Незнакомка улыбнулась.
– Жаль, я не умею танцевать, как она. Было бы чем развлечь этих солдат.
– Простите, – смутилась Хейзел. – Это было грубо с моей стороны.
Другая девушка надула губы.
– Почему же грубо? – Она задумалась. – Вы не любите Ирен Кастл?
Хейзел рассмеялась.
– Что вы, совсем наоборот! – Она протянула руку. – Хейзел Виндикотт.
Девушка улыбнулась в ответ, и это совершенно преобразило ее черты.
– Я Колетт Фурнье. Bienvenue à Saint-Nazaire.
Хейзел улыбнулась.
– Merci beaucoup.
Колетт одобрительно кивнула.
– Не самый плохой акцент, что я слышала от une anglaise, – она кивнула в сторону солдат. – Американцы, с их фразочками из туристических справочников, просто невыносимы. Они думают, что пара слов на французском вскружит мне голову. Parles-tu français?
– Эмм… – Хейзел засмеялась. – На самом деле нет.
– Это неважно, – Колетт достала свою записную книжку. – Хочешь шоколадку?
Как я всегда говорю: шоколад растапливает сердца. И дружелюбие, конечно.
– Как долго ты состоишь в христианской организации? – спросила Хейзел.
Колетт показала на низкую скамью под навесом, и они сели.
– Четыре года, – она печально улыбнулась. – Это было познавательно. Я вызвалась в самом начале войны, потому что очень хотела быть полезной.
– Что сказали твои родители? – спросила Хейзел. – Мои не были в восторге от того, что я уехала.
Колетт колебалась. Люди часто меняли свое отношение после того, как узнавали ее историю.
«Доверься Хейзел», – сказала я.
– Мои родители мертвы, как и вся моя семья, – просто сказала Колетт. – Я вызвалась добровольцем почти сразу, как немцы сожгли мой город.
Хейзел чуть не поперхнулась. Ее поразило, как спокойно девушка говорила о своем тяжелом прошлом.
– Если твой город уничтожили в самом начале войны…

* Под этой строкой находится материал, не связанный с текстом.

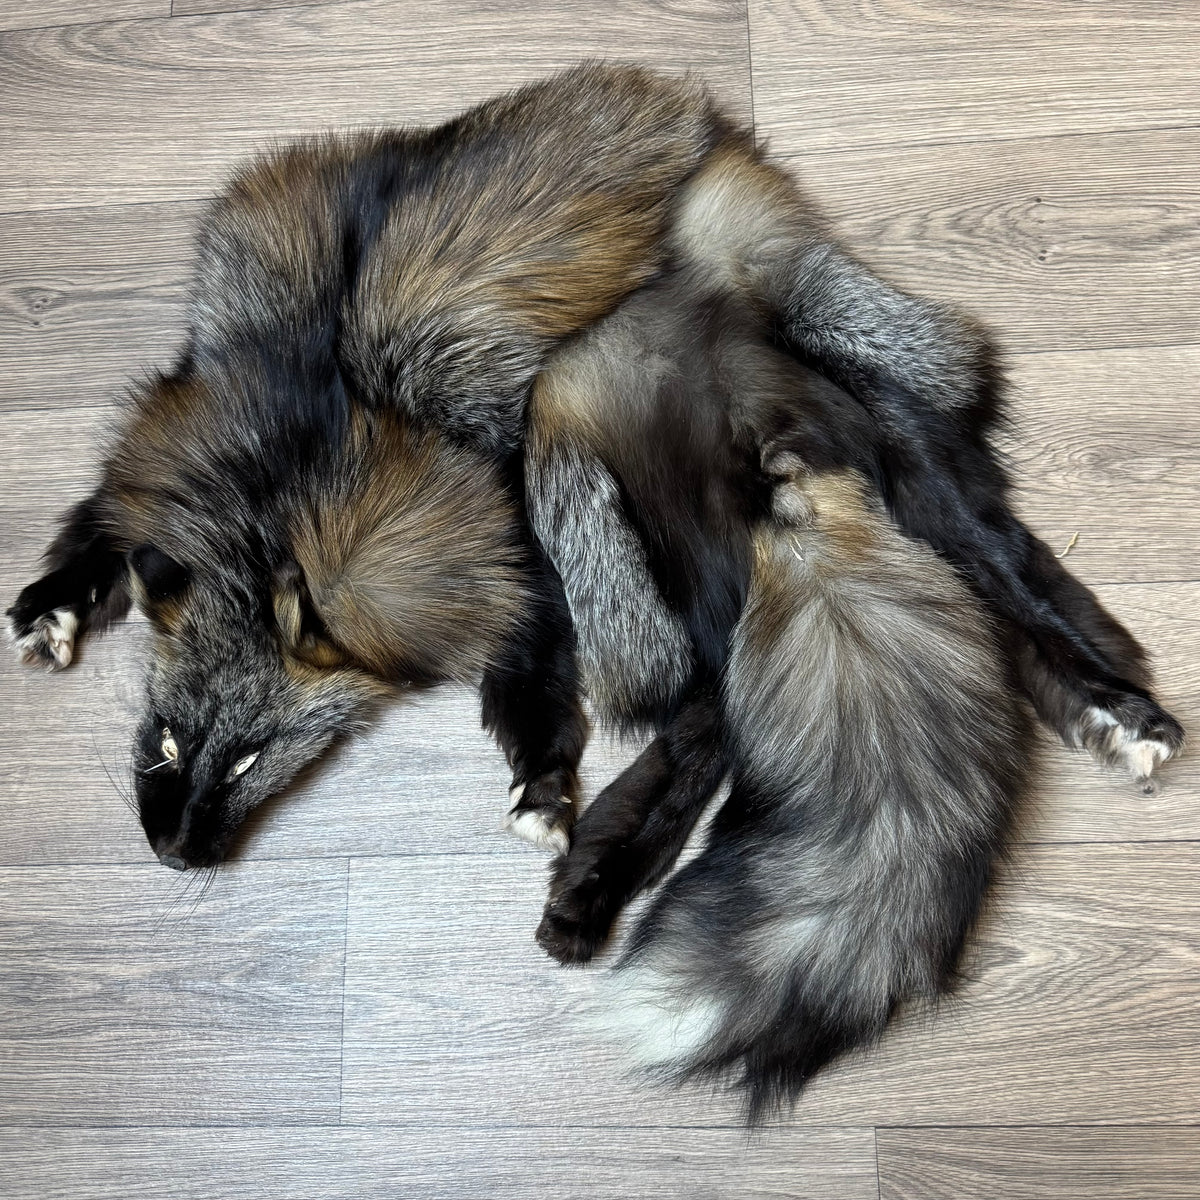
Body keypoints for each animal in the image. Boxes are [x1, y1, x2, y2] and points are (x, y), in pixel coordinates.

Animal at [7, 63, 1183, 1116]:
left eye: (255, 755)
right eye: (164, 740)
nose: (171, 851)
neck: (290, 453)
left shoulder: (501, 537)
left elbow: (525, 679)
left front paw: (543, 785)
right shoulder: (180, 420)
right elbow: (100, 514)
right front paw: (58, 595)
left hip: (612, 477)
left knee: (726, 698)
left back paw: (594, 886)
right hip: (883, 464)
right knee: (996, 594)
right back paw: (1120, 713)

– Все верно. Je suis belge.
Не француженка. Бельгийка. Еще больше шрамов. Большая часть Бельгии пала под напором немецкой армии в августе 1914 года. Люди называли это Изнасилованием Бельгии. Истории об изнасилованных женщинах, распятых детях, прибитым к дверям, казненных стариках…
У Хейзел перехватило дыхание.
– Мне так жаль!
Колетт выглядела озадаченной.
– Знаешь, быть бельгийкой не так плохо.
Хейзел покраснела.
– Я не это имела в виду. Я хотела сказать, что бельгийцы ужасно пострадали!
Колетт не понимала, почему рассказывает этой английской девушке о себе так много.
– Мой отец, мой брат, два дяди. Мой кузен и множество друзей. Все мертвы. А мой дом разрушен.
– О, нет, – Хейзел представила собственного отца и мальчишек из Поплара. Даже Джеймса. По ее щекам побежали слезы. – Прости, я такая идиотка, – она вытерла глаза. – Годами я слышала истории про зверства, творящиеся в Бельгии, и про необходимость помогать беженцам, но…
– Но они не казались тебе реальными?
Хейзел опустила голову.
– Думаю, нет. Как называется твой город?
– Динан. По крайней мере то, что от него осталось.
– Как ты выжила? – спросила Хейзел.
Колетт замешкалась. Первая трещина в ее непробиваемом спокойствии. Она видела, что Хейзел искренне ей сочувствует.
– Я спряталась, – сказала она. – Пока тех, кто мне дорог, убивали прямо на улицах.
В ее голосе слышалось горе, вперемешку с тяжелым чувством вины.